Stories To Tell Books BLOG

Sidebars Add Color to Memoirs and Family History Books

Biff Barnes

Newspapers have long used sidebars, short stories presenting sidelights to the main news story. Textbook publishers do the same thing. A science text offers a short biographical sketch of the scientist who developed a particular theory to accompany the chapter explaining his ideas. Sidebars are a tool that memoirists and family historians might use as well.

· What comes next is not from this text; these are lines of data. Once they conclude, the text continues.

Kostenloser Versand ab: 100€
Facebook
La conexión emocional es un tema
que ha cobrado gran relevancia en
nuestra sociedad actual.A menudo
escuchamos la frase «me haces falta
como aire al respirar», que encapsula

Here are some examples of ways you can use sidebars to include interesting stories or bits of information to provide interesting sidelights to your book without interrupting its narrative flow:

  • Biographical sketches: When a family history goes back more than a generation or two, it sometimes becomes difficult to find much information about ancestors other than what is contained in vital records. However, occasionally you uncover much more about one ancestor when you discover a journal or letter collection or because the person was of some historical significance and more records of his or her life exist. Write a brief biographical sketch of the person and place it in a sidebar (accompanied by a picture if you have one).
  • Details of time and place: Details of settings like the city or town you or your ancestors lived in as it was at the time you are writing about, the family farm, home or place of business can be described in a sidebar.
  • Details of specific historical events to provide context for events you mention in the books main narrative: The further back in history the events your book describes, the more likely your reader will not be familiar with them. A brief sidebar to highlight a significant moment will help them appreciate the world in which the events occurred. Let’s look at two examples from my own family. My parents dated at the 1939 San Francisco World’s Fair held on Treasure Island in the center of San Francisco Bay.. A brief sketch of the Golden Gate International Exposition will help the reader get a sense of their world. On my mother’s side of the family ancestors participated in the 1889 Oklahoma Land Rush along with 50,000 others who rushed into the former Indian Territory to claim a 160 acre homestead. A sidebar describing the broad picture of the rush adds color to the family’s experience.
  • Colorful anecdotes: In everyone’s family history there are stories that have become part of family lore, but cannot be documented as fact. In my own family we have a wonderful story of how my grandfather went to Alaska in the Gold Rush of 1898, failed to find gold, but managed to support himself as a boxer, becoming, as my dad proudly recalled, heavyweight champion of Alaska. This undocumented story, which is far too colorful to leave out, gets a sidebar in the family history, separating it from that which we can document.
  • Authorial content: As you research and write a family history you, as the author, have experiences or reflections on what you discover. Sometimes you run into brick walls and can’t discover a piece of information about an ancestor. At other times, you reflect upon what an ancestor’s experience might have been like or upon a theme that emerges from the lives of several ancestors. Maybe you want to speculate upon the thoughts and feelings of a person whose life you are recounting. All of these things might be separated from the main text in a sidebar.